When a cgroup memory limit is hit, the kernel does not negotiate. It kills processes.
procjail applies memory limits explicitly through cgroup v2 so you can:
- trigger OOM kills
- observe exit codes
- correlate behavior with kernel enforcement
This mirrors real infrastructure incidents almost uncomfortably well.
Build it:
go build ./cmd/procjail
Run a program inside it:
sudo ./procjail /bin/sh
Apply a memory limit:
sudo ./procjail --memory 64M ./your-binary
Make the filesystem writable (if you must):
sudo ./procjail --rw ./your-binary
Examples
The examples in this repository are not “hello world”.

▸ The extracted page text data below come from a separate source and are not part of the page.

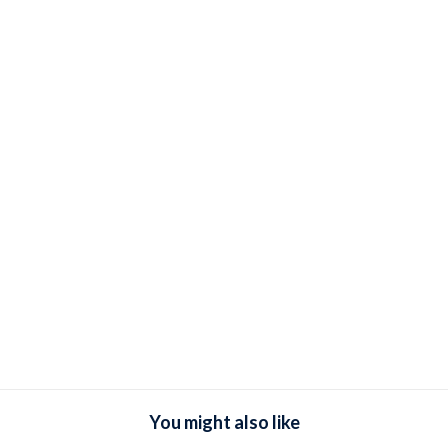
You might also like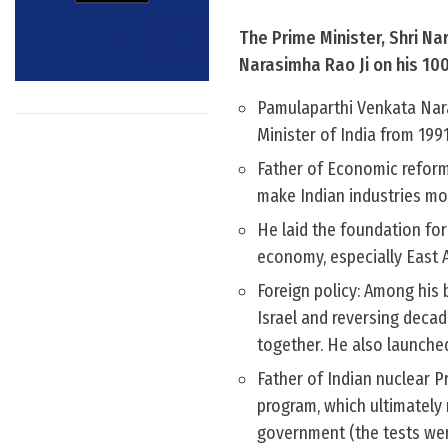
The Prime Minister, Shri Na
Narasimha Rao Ji on his 100
Pamulaparthi Venkata Nara
Minister of India from 199
Father of Economic reform
make Indian industries mo
He laid the foundation for
economy, especially East 
Foreign policy: Among his 
Israel and reversing decad
together. He also launched
Father of Indian nuclear P
program, which ultimately
government (the tests wer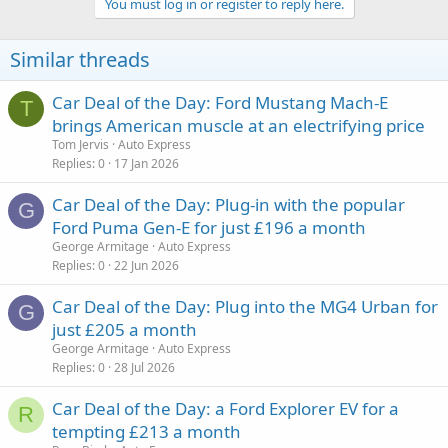
You must log in or register to reply here.
Similar threads
Car Deal of the Day: Ford Mustang Mach-E
T
brings American muscle at an electrifying price
Tom Jervis
Auto Express
Replies
0
17 Jan 2026
Car Deal of the Day: Plug-in with the popular
G
Ford Puma Gen-E for just £196 a month
George Armitage
Auto Express
Replies
0
22 Jun 2026
Car Deal of the Day: Plug into the MG4 Urban for
G
just £205 a month
George Armitage
Auto Express
Replies
0
28 Jul 2026
Car Deal of the Day: a Ford Explorer EV for a
R
tempting £213 a month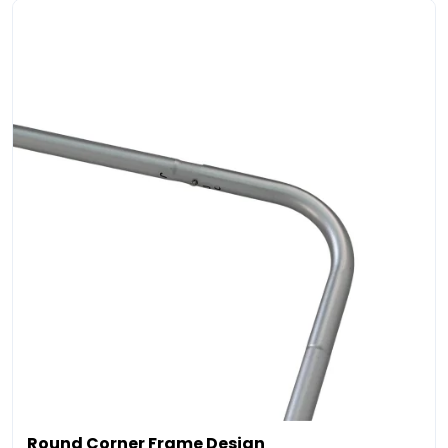
Round Corner Frame Design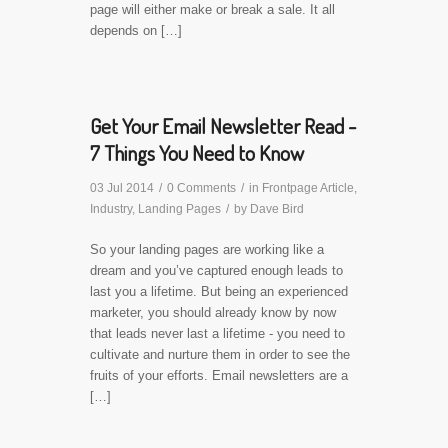
page will either make or break a sale. It all
depends on […]
Get Your Email Newsletter Read -
7 Things You Need to Know
03 Jul 2014
/
0 Comments
/
in
Frontpage Article
,
Industry
,
Landing Pages
/
by
Dave Bird
So your landing pages are working like a
dream and you’ve captured enough leads to
last you a lifetime. But being an experienced
marketer, you should already know by now
that leads never last a lifetime - you need to
cultivate and nurture them in order to see the
fruits of your efforts. Email newsletters are a
[…]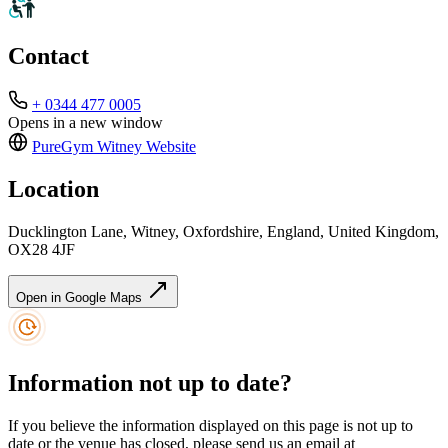
Contact
+ 0344 477 0005
Opens in a new window
PureGym Witney
Website
Location
Ducklington Lane, Witney, Oxfordshire, England, United Kingdom,
OX28 4JF
Open in Google Maps
Information not up to date?
If you believe the information displayed on this page is not up to
date or the venue has closed, please send us an email at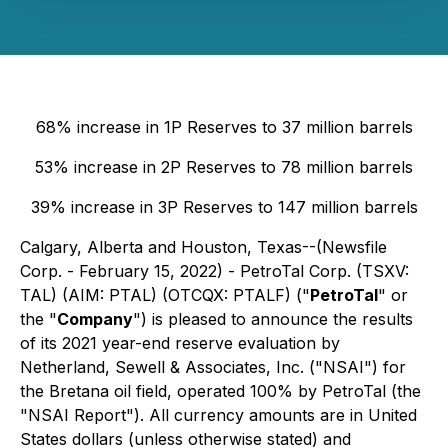
68% increase in 1P Reserves to 37 million barrels
53% increase in 2P Reserves to 78 million barrels
39% increase in 3P Reserves to 147 million barrels
Calgary, Alberta and Houston, Texas--(Newsfile
Corp. - February 15, 2022) - PetroTal Corp. (TSXV:
TAL) (AIM: PTAL) (OTCQX: PTALF) ("
PetroTal
" or
the "
Company
") is pleased to announce the results
of its 2021 year-end reserve evaluation by
Netherland, Sewell & Associates, Inc. ("NSAI") for
the Bretana oil field, operated 100% by PetroTal (the
"NSAI Report"). All currency amounts are in United
States dollars (unless otherwise stated) and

They are deliberately chosen to demonstrate:
PID namespace behavior
signal handling
shutdown semantics
what happens when things go wrong
They are meant to be run, observed, and reasoned about — not copied into production.
Who this is for
This project is for:
engineers who debug production incidents
people who have been paged at 3am
anyone who wants fewer surprises from containers
people who prefer truth over convenience
If you are early in your journey, this might feel harsh.
That’s okay. Linux is harsh.
Who this is not for
This is not for:
people looking for a container runtime
people who want abstractions to disappear
people who want ergonomic defaults
people who want safety rails
Those things already exist — and they are good at what they do.
This is about understanding what’s underneath them.
Closing thoughts
I am not advocating that everyone stop using Docker or Kubernetes.
I am advocating that we stop treating them as magic.
The kernel is doing the real work.
When things fail, it is the kernel you are debugging — whether you like it or not.
procjail exists to make that impossible to forget.
License
MIT.
Use it, break it, learn from it.
Just don’t lie to yourself about what it’s doing.